[Dataset entries]
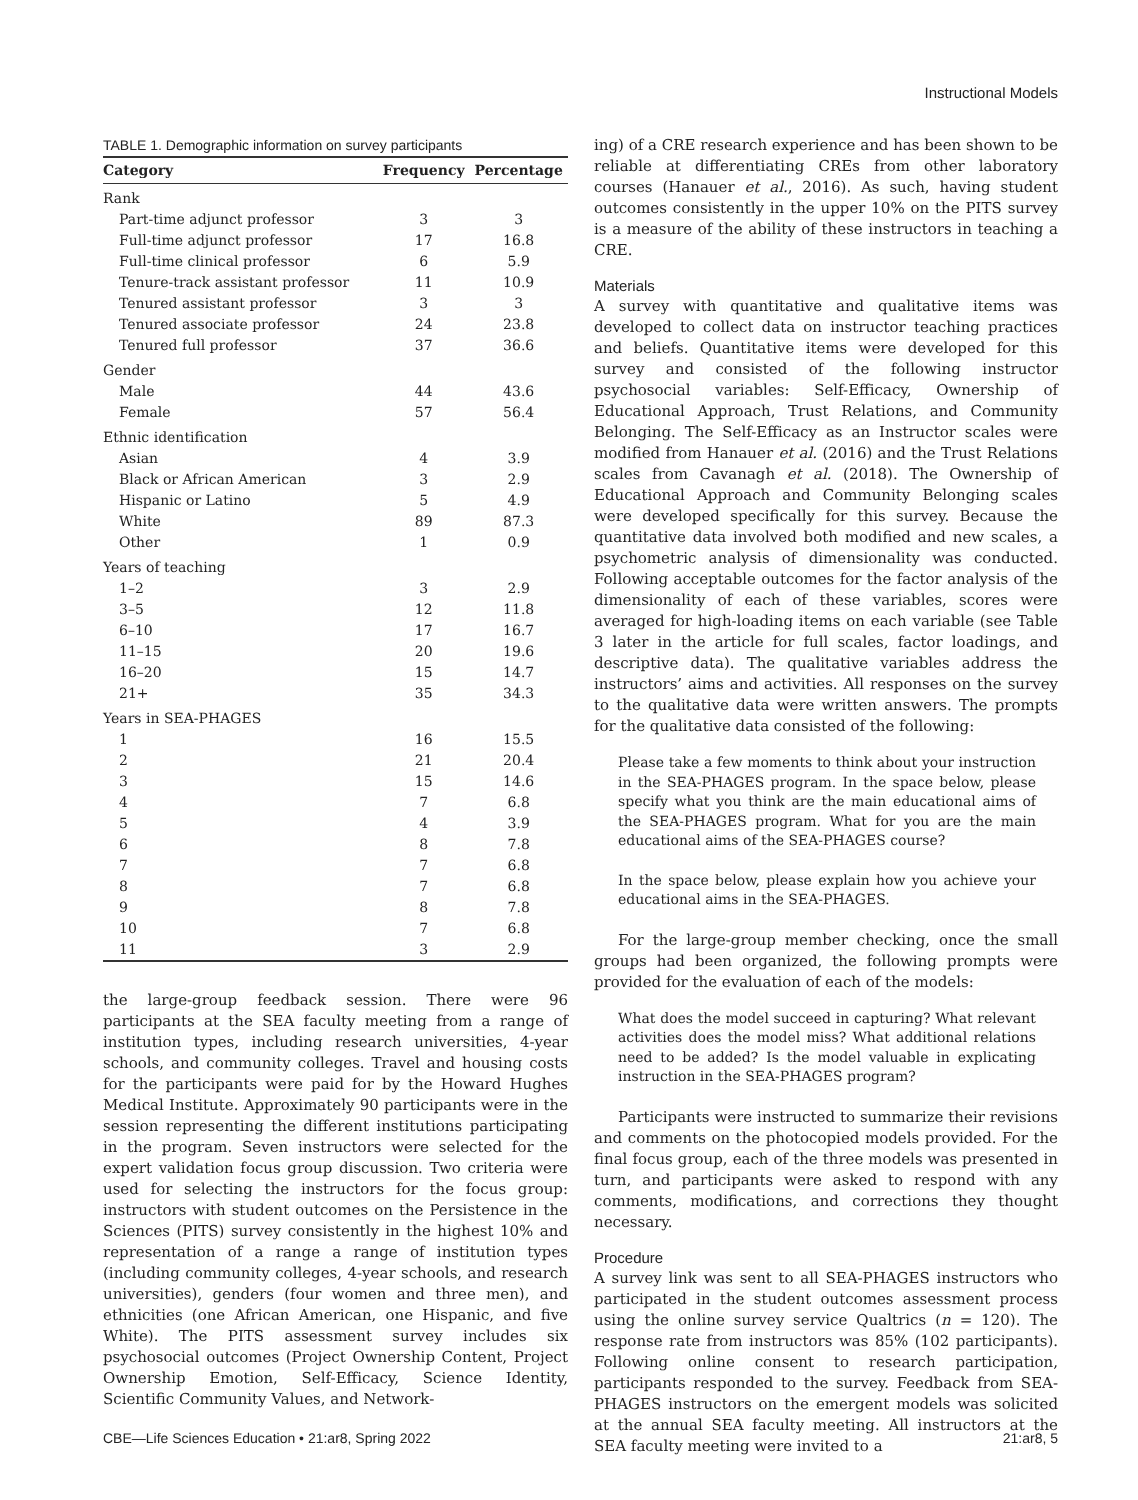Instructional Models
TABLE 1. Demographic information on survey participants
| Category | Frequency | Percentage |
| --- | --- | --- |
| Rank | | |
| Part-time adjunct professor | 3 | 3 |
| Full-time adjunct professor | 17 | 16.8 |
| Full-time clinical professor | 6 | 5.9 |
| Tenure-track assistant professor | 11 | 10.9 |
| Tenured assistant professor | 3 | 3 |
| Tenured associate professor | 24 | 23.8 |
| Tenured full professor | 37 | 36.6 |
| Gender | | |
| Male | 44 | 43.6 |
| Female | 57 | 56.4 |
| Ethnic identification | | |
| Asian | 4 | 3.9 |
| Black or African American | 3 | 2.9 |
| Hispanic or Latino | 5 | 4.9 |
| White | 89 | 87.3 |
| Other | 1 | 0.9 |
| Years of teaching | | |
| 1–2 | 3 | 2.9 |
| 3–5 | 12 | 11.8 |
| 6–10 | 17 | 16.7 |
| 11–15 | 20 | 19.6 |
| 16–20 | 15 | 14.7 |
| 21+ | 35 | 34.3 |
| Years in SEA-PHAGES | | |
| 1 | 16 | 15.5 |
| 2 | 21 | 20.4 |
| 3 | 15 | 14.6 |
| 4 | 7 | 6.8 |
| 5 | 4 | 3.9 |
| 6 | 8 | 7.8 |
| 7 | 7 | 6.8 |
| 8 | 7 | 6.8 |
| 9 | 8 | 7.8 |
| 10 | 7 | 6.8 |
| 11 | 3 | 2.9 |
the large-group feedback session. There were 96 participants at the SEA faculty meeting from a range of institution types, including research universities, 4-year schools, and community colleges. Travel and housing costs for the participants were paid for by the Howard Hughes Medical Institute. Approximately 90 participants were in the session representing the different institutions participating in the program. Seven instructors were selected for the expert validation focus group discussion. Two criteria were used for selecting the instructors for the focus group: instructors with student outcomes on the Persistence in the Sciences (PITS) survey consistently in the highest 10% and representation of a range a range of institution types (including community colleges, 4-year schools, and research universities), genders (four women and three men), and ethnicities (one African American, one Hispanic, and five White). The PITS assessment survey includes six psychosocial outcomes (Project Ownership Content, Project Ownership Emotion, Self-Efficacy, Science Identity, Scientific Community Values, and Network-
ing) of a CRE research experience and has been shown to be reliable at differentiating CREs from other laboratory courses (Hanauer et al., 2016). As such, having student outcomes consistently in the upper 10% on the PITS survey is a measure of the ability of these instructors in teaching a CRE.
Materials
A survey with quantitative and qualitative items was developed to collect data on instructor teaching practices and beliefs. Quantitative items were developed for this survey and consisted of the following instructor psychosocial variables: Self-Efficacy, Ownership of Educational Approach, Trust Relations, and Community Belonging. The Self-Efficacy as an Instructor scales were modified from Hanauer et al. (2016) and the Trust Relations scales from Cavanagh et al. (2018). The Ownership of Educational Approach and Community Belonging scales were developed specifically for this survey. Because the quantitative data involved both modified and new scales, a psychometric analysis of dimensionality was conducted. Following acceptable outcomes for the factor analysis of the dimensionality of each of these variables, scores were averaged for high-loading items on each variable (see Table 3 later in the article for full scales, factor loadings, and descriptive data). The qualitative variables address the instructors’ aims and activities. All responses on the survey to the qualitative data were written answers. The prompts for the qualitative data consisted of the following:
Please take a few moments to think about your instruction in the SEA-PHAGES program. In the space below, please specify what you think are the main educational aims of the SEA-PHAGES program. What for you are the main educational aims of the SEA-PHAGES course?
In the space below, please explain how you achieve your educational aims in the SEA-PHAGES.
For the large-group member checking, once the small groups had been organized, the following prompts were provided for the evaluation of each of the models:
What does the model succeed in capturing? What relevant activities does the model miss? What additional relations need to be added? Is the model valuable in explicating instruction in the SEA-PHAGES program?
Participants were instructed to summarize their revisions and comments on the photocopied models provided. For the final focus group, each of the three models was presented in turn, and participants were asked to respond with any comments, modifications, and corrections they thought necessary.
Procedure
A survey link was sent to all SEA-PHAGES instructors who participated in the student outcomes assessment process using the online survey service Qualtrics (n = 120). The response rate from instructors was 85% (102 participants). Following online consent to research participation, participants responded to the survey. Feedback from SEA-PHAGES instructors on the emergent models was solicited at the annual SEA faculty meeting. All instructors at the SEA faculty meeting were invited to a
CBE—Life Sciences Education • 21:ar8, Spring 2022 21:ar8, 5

- Exercise directions: Output every record exactly, minus the pictures.

- Response to this exercise:
Instructional Models
TABLE 1. Demographic information on survey participants
| Category | Frequency | Percentage |
| --- | --- | --- |
| Rank | | |
| Part-time adjunct professor | 3 | 3 |
| Full-time adjunct professor | 17 | 16.8 |
| Full-time clinical professor | 6 | 5.9 |
| Tenure-track assistant professor | 11 | 10.9 |
| Tenured assistant professor | 3 | 3 |
| Tenured associate professor | 24 | 23.8 |
| Tenured full professor | 37 | 36.6 |
| Gender | | |
| Male | 44 | 43.6 |
| Female | 57 | 56.4 |
| Ethnic identification | | |
| Asian | 4 | 3.9 |
| Black or African American | 3 | 2.9 |
| Hispanic or Latino | 5 | 4.9 |
| White | 89 | 87.3 |
| Other | 1 | 0.9 |
| Years of teaching | | |
| 1–2 | 3 | 2.9 |
| 3–5 | 12 | 11.8 |
| 6–10 | 17 | 16.7 |
| 11–15 | 20 | 19.6 |
| 16–20 | 15 | 14.7 |
| 21+ | 35 | 34.3 |
| Years in SEA-PHAGES | | |
| 1 | 16 | 15.5 |
| 2 | 21 | 20.4 |
| 3 | 15 | 14.6 |
| 4 | 7 | 6.8 |
| 5 | 4 | 3.9 |
| 6 | 8 | 7.8 |
| 7 | 7 | 6.8 |
| 8 | 7 | 6.8 |
| 9 | 8 | 7.8 |
| 10 | 7 | 6.8 |
| 11 | 3 | 2.9 |
the large-group feedback session. There were 96 participants at the SEA faculty meeting from a range of institution types, including research universities, 4-year schools, and community colleges. Travel and housing costs for the participants were paid for by the Howard Hughes Medical Institute. Approximately 90 participants were in the session representing the different institutions participating in the program. Seven instructors were selected for the expert validation focus group discussion. Two criteria were used for selecting the instructors for the focus group: instructors with student outcomes on the Persistence in the Sciences (PITS) survey consistently in the highest 10% and representation of a range a range of institution types (including community colleges, 4-year schools, and research universities), genders (four women and three men), and ethnicities (one African American, one Hispanic, and five White). The PITS assessment survey includes six psychosocial outcomes (Project Ownership Content, Project Ownership Emotion, Self-Efficacy, Science Identity, Scientific Community Values, and Network-
ing) of a CRE research experience and has been shown to be reliable at differentiating CREs from other laboratory courses (Hanauer et al., 2016). As such, having student outcomes consistently in the upper 10% on the PITS survey is a measure of the ability of these instructors in teaching a CRE.
Materials
A survey with quantitative and qualitative items was developed to collect data on instructor teaching practices and beliefs. Quantitative items were developed for this survey and consisted of the following instructor psychosocial variables: Self-Efficacy, Ownership of Educational Approach, Trust Relations, and Community Belonging. The Self-Efficacy as an Instructor scales were modified from Hanauer et al. (2016) and the Trust Relations scales from Cavanagh et al. (2018). The Ownership of Educational Approach and Community Belonging scales were developed specifically for this survey. Because the quantitative data involved both modified and new scales, a psychometric analysis of dimensionality was conducted. Following acceptable outcomes for the factor analysis of the dimensionality of each of these variables, scores were averaged for high-loading items on each variable (see Table 3 later in the article for full scales, factor loadings, and descriptive data). The qualitative variables address the instructors’ aims and activities. All responses on the survey to the qualitative data were written answers. The prompts for the qualitative data consisted of the following:
Please take a few moments to think about your instruction in the SEA-PHAGES program. In the space below, please specify what you think are the main educational aims of the SEA-PHAGES program. What for you are the main educational aims of the SEA-PHAGES course?
In the space below, please explain how you achieve your educational aims in the SEA-PHAGES.
For the large-group member checking, once the small groups had been organized, the following prompts were provided for the evaluation of each of the models:
What does the model succeed in capturing? What relevant activities does the model miss? What additional relations need to be added? Is the model valuable in explicating instruction in the SEA-PHAGES program?
Participants were instructed to summarize their revisions and comments on the photocopied models provided. For the final focus group, each of the three models was presented in turn, and participants were asked to respond with any comments, modifications, and corrections they thought necessary.
Procedure
A survey link was sent to all SEA-PHAGES instructors who participated in the student outcomes assessment process using the online survey service Qualtrics (n = 120). The response rate from instructors was 85% (102 participants). Following online consent to research participation, participants responded to the survey. Feedback from SEA-PHAGES instructors on the emergent models was solicited at the annual SEA faculty meeting. All instructors at the SEA faculty meeting were invited to a
CBE—Life Sciences Education • 21:ar8, Spring 2022 21:ar8, 5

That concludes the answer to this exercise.